What is being asked> What you need to produce from the material below is an exact transcription of the lines from the one with "17: (255, 315, 1.34)" through the one with "33: (627, 282, 1.65)", both included, and no other line.

====

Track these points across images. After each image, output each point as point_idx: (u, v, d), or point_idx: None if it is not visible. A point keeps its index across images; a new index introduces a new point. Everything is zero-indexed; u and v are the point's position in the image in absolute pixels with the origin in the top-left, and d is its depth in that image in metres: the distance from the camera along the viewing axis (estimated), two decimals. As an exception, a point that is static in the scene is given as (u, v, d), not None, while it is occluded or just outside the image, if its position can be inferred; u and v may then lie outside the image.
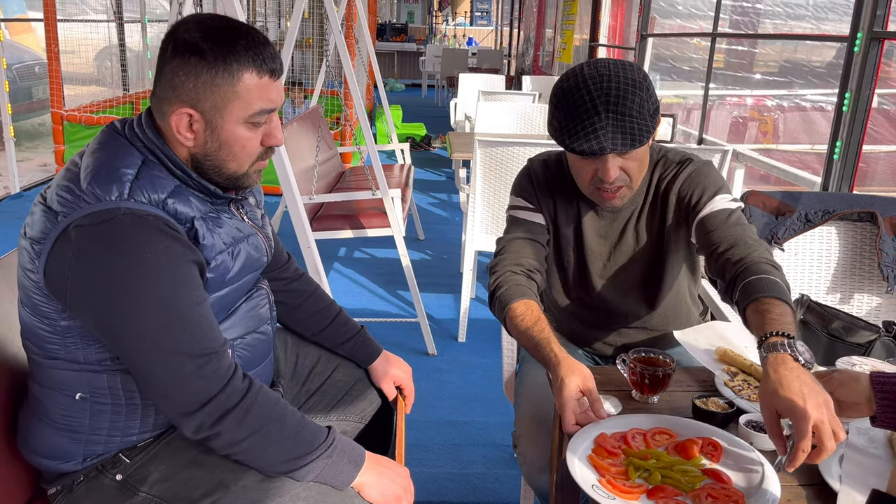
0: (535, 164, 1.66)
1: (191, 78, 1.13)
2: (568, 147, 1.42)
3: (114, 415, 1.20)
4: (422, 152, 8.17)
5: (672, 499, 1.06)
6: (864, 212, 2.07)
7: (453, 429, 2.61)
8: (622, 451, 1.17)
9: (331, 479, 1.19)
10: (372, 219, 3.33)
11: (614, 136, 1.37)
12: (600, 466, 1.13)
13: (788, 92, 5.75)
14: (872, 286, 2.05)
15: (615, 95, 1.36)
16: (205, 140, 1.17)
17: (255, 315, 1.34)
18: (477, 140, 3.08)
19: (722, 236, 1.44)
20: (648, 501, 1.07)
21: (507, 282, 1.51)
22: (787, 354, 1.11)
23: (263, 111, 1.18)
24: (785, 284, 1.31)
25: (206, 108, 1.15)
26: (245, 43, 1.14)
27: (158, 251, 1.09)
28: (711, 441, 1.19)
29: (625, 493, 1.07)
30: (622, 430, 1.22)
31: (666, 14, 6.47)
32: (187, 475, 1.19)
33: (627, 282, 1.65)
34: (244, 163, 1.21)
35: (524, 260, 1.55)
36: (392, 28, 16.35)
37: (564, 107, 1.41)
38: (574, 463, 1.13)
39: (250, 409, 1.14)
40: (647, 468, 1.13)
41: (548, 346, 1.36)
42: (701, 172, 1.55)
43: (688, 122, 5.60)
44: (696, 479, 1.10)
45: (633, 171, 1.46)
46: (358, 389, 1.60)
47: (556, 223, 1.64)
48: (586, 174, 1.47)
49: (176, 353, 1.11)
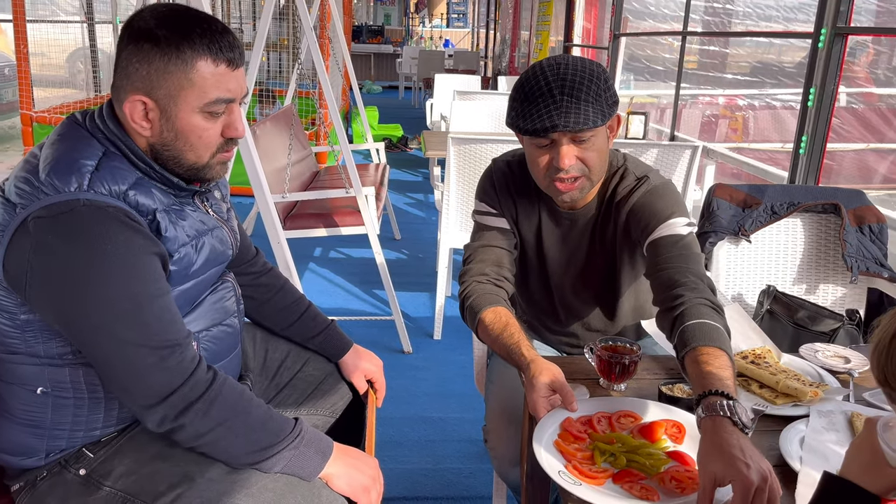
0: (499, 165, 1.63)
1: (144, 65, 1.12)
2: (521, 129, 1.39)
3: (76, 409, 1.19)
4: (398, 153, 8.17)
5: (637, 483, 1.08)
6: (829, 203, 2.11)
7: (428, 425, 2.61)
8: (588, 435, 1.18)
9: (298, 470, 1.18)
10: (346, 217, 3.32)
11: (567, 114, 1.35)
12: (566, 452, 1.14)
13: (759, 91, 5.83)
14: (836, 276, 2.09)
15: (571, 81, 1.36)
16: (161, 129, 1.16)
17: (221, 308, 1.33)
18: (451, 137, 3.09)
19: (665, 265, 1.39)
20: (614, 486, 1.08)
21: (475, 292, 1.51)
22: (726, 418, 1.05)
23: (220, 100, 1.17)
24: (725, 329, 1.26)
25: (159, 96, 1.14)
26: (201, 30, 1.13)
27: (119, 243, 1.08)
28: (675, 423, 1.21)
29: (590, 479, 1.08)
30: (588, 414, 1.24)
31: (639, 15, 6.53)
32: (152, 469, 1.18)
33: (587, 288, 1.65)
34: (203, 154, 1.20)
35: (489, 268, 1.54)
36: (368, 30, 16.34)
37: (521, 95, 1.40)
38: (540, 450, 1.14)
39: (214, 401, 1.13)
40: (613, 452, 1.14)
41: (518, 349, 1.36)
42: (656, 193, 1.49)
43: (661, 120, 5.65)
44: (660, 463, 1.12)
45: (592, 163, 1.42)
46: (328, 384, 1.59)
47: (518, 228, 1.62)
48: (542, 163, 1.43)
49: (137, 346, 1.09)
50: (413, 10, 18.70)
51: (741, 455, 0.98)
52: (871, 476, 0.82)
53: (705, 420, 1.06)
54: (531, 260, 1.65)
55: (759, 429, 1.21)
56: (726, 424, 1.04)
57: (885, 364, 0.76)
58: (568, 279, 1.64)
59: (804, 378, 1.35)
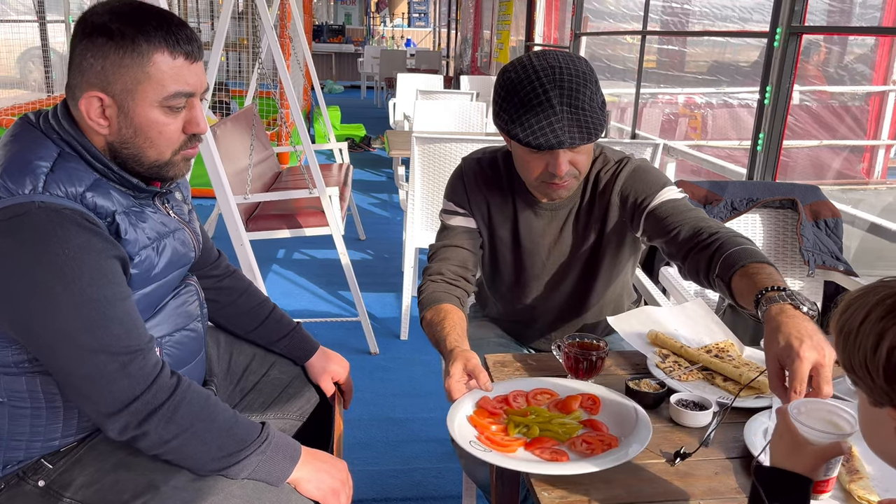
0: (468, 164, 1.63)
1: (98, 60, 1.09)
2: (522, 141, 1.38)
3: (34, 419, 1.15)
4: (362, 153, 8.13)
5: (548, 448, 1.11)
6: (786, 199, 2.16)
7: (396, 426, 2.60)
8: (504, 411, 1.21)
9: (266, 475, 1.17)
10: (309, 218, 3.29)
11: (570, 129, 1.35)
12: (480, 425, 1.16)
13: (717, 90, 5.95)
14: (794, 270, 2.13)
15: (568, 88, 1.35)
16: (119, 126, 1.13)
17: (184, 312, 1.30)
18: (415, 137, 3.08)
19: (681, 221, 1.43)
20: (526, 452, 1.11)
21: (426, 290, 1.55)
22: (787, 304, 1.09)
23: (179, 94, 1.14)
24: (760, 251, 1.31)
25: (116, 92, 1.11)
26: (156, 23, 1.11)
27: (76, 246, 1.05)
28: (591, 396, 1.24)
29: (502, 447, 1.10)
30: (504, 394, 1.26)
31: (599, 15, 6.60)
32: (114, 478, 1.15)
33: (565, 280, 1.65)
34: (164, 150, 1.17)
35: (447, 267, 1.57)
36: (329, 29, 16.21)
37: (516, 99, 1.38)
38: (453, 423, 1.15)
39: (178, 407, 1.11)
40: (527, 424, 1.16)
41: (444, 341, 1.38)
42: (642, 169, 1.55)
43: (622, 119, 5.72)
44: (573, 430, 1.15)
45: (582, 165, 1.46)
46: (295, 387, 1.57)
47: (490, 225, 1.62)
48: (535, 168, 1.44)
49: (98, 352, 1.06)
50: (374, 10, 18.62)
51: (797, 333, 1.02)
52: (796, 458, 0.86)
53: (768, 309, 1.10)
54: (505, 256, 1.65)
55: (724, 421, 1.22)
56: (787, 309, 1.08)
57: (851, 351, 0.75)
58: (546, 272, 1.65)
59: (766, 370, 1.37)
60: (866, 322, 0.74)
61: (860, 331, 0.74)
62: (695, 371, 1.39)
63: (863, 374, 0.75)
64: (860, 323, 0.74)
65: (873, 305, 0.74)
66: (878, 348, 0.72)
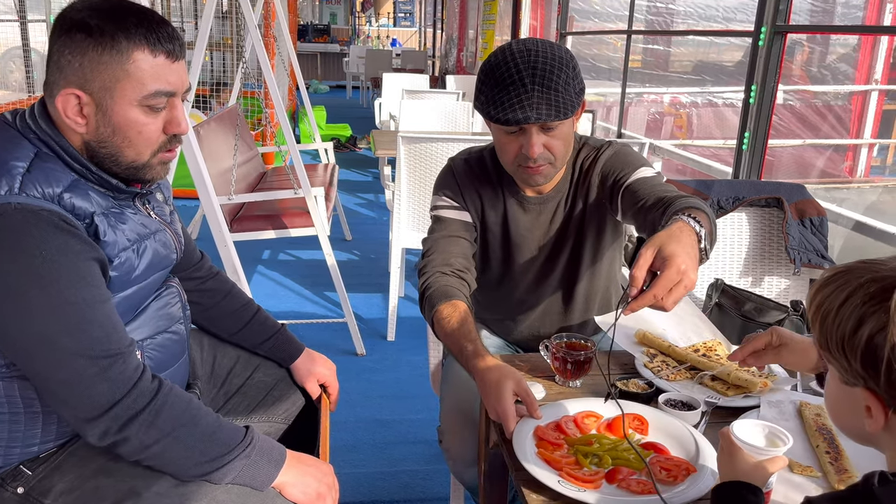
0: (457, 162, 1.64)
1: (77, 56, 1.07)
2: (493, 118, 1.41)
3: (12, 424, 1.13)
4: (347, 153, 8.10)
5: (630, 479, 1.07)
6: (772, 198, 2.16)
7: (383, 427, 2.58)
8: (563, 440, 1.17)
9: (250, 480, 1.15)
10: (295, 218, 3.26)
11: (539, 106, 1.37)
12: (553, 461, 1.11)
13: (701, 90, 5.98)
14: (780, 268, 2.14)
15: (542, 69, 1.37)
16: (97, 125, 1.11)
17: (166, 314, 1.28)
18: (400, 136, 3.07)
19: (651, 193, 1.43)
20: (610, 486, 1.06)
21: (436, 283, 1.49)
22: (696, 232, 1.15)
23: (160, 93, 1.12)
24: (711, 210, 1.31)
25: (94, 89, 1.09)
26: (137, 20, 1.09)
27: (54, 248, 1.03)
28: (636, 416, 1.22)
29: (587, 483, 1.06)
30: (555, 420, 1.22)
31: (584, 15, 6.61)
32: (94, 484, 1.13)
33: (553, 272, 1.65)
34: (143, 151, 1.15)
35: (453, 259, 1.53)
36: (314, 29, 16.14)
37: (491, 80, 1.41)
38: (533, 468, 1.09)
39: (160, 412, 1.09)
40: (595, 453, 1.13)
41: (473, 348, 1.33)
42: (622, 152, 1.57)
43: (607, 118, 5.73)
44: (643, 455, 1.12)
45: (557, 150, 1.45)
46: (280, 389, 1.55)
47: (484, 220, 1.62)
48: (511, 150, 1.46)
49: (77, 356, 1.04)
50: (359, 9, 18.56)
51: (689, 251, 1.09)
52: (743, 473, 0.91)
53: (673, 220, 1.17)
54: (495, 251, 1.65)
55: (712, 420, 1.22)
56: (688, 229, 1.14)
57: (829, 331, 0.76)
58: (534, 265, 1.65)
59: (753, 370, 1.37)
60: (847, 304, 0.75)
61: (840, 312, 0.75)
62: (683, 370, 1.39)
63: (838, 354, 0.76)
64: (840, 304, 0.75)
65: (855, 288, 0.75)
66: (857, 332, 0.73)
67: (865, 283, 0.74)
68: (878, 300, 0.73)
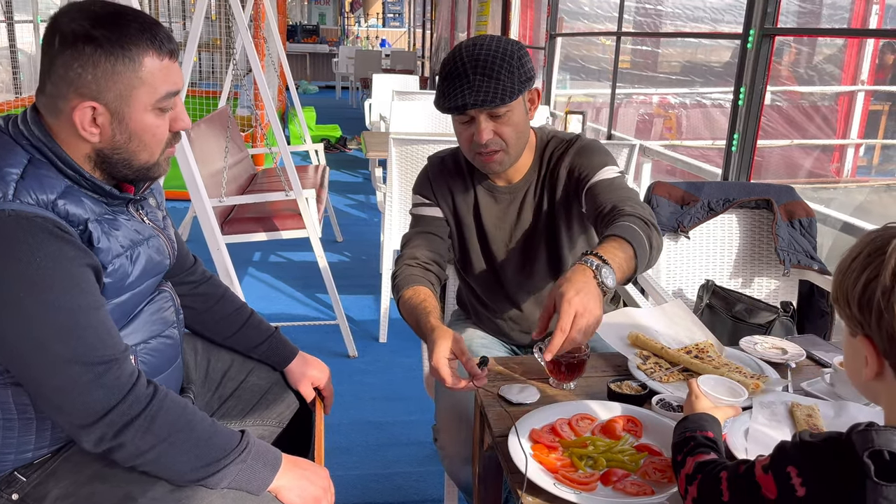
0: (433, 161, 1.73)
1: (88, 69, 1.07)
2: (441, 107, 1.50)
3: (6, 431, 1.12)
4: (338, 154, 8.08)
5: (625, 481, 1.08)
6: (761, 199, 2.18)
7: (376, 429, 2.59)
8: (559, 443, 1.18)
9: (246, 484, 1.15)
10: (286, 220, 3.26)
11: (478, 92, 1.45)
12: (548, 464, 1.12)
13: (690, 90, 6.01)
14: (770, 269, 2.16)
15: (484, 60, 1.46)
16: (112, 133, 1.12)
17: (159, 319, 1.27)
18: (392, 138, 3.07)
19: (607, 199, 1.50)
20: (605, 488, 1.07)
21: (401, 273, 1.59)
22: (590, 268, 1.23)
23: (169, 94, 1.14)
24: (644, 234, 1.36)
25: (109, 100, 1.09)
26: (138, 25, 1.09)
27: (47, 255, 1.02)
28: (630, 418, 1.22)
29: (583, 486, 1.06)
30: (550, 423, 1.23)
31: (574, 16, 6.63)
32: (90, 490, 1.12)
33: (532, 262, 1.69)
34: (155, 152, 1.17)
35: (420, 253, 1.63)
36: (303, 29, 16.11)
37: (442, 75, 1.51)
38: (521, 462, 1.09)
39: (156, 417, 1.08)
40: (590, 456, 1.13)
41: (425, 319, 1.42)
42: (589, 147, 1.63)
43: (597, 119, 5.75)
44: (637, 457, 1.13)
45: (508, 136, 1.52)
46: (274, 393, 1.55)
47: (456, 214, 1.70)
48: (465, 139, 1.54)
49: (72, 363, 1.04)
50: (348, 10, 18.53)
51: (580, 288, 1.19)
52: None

====

Exercise solution>
17: (255, 315, 1.34)
18: (477, 140, 3.08)
19: (722, 236, 1.44)
20: (648, 501, 1.07)
21: (507, 282, 1.51)
22: (787, 354, 1.11)
23: (263, 111, 1.18)
24: (785, 284, 1.31)
25: (206, 108, 1.15)
26: (245, 43, 1.14)
27: (158, 251, 1.09)
28: (711, 441, 1.19)
29: (625, 493, 1.07)
30: (622, 430, 1.22)
31: (666, 14, 6.47)
32: (187, 475, 1.19)
33: (627, 282, 1.65)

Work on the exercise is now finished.